## Consignes:
• A. Les affirmations suivantes concordent-elles avec le texte sur les secours en mer au large de la Libye : (i) depuis fin juin 2018, la Libye a étendu sa zone SAR jusqu'à 200 kilomètres de ses côtes ; (ii) les sauveteurs de la société civile acceptent de débarquer à Tripoli ; (iii) l'enquête du New York Times repose sur des images tournées à bord du Louise-Michel ? Répondez par oui ou par non à chacune, en citant mot pour mot le passage décisif.
• B. Pouvez-vous prolonger le texte sur les secours en mer au large de la Libye à partir de sa dernière phrase ?

## Texte à lire:
* * * *
Les secours sont coordonnés par les autorités maritimes de chaque pays limitrophe d’une zone de recherche et de sauvetage (SAR, pour search and rescue). Depuis fin juin 2018, avec la bénédiction de l’Italie et l’appui financier de l’Union européenne, la Libye a étendu sa zone SAR jusqu’à 200 kilomètres de ses côtes. Dans cette zone, dont les limites nord sont très proches de l’Italie et de Malte, les autorités libyennes indiquent donc Tripoli ou plus occasionnellement d’autres ports de son territoire comme « ports sûrs ». Les sauveteurs de la société civile refusent d’y débarquer, considérant, comme l’ONU, qu’aucun « port sûr » ne peut être reconnu dans ce pays en guerre, où les exilés qui y retournent pourraient à nouveau être victimes de traite humaine, de violences et de viols.

La peur des trafiquants

En outre, comme cela est largement documenté par des ONG de défense des droits humains, tel Amnesty International, ou des organisations internationales, les garde-côtes libyens peuvent avoir des collusions avec des groupes qui se livrent au trafic d’êtres humains. Reprenant des images tournées à bord du Sea-Watch 3 fin 2017, une enquête du New York Times (1) a montré des actions risquant de conduire à la noyade et des faits de violence de la part de garde-côtes libyens censés secourir. Selon Marie, du Louise-Michel, la seule raison d’être de ces « soi-disant garde-côtes » est de réaliser « de plus en plus de “push-back”, c’est-à-dire d’empêcher que les personnes puissent se rendre en Europe ».
* * * *
## Données disponibles:
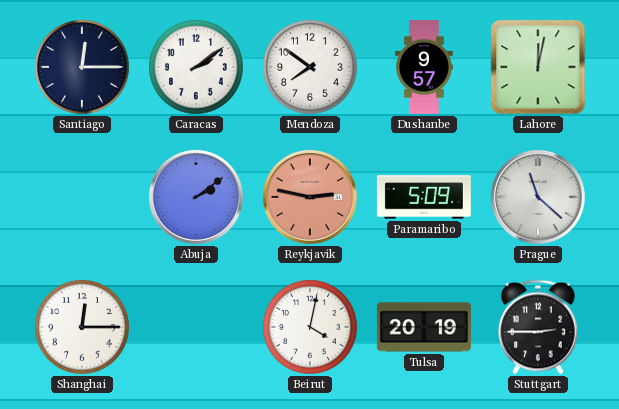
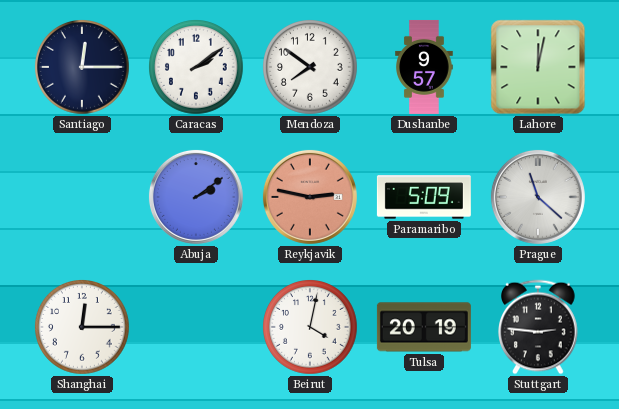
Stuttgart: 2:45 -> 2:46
* * * *
## Corrigé de l'exercice:
• A.
(i) Oui : « Depuis fin juin 2018, avec la bénédiction de l’Italie et l’appui financier de l’Union européenne, la Libye a étendu sa zone SAR jusqu’à 200 kilomètres de ses côtes. »
(ii) Non : « Les sauveteurs de la société civile refusent d’y débarquer »
(iii) Non : « Reprenant des images tournées à bord du Sea-Watch 3 fin 2017 »

• B.
Parmi les exilés, la peur d’être rattrapés par les trafiquants est présente jusque sur la mer. Valdo, un jeune Camerounais qui vit désormais à Marseille, a été sauvé in extremis en mai 2017 : « On était 136 dans un zodiac de 9 mètres. Ce jour-là, un autre zodiac s’est perdu en mer. Plus tard, sur le navire qui nous a sauvés, des gens qui avaient perdu leur enfant pleuraient. » Il affirme que sa propre embarcation était poursuivie par des « Asma Boys », une expression que les exilés utilisent pour désigner leurs geôliers libyens : « Quand ils vous prennent, ils vous ramènent, vous remettent en prison et demandent de l’argent. Dieu merci, ce bateau nous a sauvés à temps. »

C’est ce type de constat qui a motivé l’équipage du Louise-Michel, avec une spécificité par rapport aux autres navires d’ONG. En septembre 2019, Banksy entre en contact avec Pia Klemp pour lui proposer de la soutenir. La célèbre capitaine allemande est poursuivie par la justice italienne. Avec neuf autres marins du Iuventa, elle risque jusqu’à vingt ans de prison pour « aide et complicité à l’immigration illégale ». C’est donc avec le soutien financier de l’artiste et en compagnie de militants allemands et français que l’initiative du Louise-Michel s’est montée discrètement. Le navire est une ancienne vedette des douanes françaises. Il est donc plus petit, mais surtout plus rapide que la plupart des autres navires de la société civile. Une vélocité pensée pour arriver sur zone avant les garde-côtes libyens.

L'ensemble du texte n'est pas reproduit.